▶ Exercise data
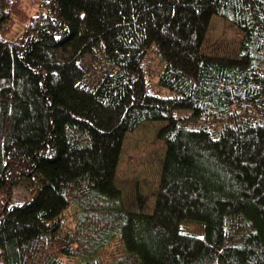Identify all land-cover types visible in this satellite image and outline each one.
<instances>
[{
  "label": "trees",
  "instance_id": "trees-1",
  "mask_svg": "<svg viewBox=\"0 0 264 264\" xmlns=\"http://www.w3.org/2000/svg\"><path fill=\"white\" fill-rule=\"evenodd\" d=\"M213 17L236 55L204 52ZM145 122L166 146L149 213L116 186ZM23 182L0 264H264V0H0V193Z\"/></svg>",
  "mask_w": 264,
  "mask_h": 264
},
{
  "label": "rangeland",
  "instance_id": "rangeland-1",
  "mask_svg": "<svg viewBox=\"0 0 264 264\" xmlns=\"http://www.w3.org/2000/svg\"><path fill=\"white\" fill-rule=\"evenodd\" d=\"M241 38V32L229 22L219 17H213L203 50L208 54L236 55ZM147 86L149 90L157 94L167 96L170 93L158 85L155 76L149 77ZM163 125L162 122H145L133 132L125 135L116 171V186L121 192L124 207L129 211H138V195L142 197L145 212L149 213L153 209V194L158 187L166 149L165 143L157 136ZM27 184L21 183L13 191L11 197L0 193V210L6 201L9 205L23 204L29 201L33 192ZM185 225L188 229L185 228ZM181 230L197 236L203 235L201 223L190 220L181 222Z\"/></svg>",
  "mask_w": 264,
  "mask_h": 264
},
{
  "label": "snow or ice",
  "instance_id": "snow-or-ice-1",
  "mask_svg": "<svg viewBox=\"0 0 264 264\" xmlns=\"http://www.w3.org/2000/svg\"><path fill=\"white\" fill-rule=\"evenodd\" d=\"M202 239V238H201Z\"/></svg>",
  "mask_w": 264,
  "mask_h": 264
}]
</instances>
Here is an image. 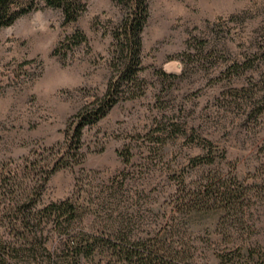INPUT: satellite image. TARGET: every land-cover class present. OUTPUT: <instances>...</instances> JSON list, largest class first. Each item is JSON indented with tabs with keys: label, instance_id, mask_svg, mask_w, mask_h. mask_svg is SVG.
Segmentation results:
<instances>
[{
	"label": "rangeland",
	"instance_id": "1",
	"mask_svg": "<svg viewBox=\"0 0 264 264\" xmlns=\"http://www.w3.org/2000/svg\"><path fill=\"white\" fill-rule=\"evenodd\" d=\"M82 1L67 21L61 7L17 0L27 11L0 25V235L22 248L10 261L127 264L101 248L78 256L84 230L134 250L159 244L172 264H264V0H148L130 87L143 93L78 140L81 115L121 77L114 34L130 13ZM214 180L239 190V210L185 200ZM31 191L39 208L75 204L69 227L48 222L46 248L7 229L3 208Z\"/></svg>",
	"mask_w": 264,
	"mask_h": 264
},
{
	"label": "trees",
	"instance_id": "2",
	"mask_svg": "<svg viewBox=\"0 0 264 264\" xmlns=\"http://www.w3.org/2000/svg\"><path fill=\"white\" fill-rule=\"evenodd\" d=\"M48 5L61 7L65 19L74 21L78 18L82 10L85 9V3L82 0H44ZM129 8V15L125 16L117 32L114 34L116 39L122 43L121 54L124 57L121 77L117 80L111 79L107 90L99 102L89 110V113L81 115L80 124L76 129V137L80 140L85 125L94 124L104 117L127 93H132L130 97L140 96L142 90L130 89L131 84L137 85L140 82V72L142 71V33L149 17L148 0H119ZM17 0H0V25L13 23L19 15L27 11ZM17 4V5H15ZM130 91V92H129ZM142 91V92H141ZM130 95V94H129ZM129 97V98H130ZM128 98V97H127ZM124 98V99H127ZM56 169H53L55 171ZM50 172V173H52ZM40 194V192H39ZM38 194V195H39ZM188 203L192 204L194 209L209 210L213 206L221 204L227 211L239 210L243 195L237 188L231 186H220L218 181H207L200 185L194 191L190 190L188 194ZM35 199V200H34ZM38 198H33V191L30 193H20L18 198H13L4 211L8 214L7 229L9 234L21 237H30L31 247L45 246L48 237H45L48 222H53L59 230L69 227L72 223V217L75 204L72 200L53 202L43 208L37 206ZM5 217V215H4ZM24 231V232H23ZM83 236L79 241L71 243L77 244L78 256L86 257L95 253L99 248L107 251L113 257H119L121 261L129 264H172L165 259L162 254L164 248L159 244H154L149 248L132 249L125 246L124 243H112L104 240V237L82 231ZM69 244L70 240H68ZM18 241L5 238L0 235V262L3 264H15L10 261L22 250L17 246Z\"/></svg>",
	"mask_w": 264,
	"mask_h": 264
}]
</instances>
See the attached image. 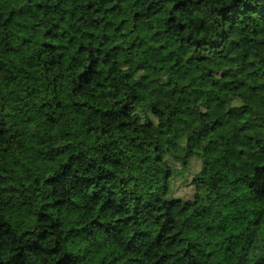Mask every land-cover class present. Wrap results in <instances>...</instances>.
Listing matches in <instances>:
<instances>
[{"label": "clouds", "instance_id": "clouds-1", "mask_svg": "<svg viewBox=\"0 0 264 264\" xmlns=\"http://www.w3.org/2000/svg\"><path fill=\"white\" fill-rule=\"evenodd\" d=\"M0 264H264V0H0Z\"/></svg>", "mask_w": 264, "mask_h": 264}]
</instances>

▶ Goal
Report every line of the records above that contains the string "snow", matching case exactly, and reproduce each such line in full.

▶ Result of the task
  "label": "snow or ice",
  "instance_id": "snow-or-ice-1",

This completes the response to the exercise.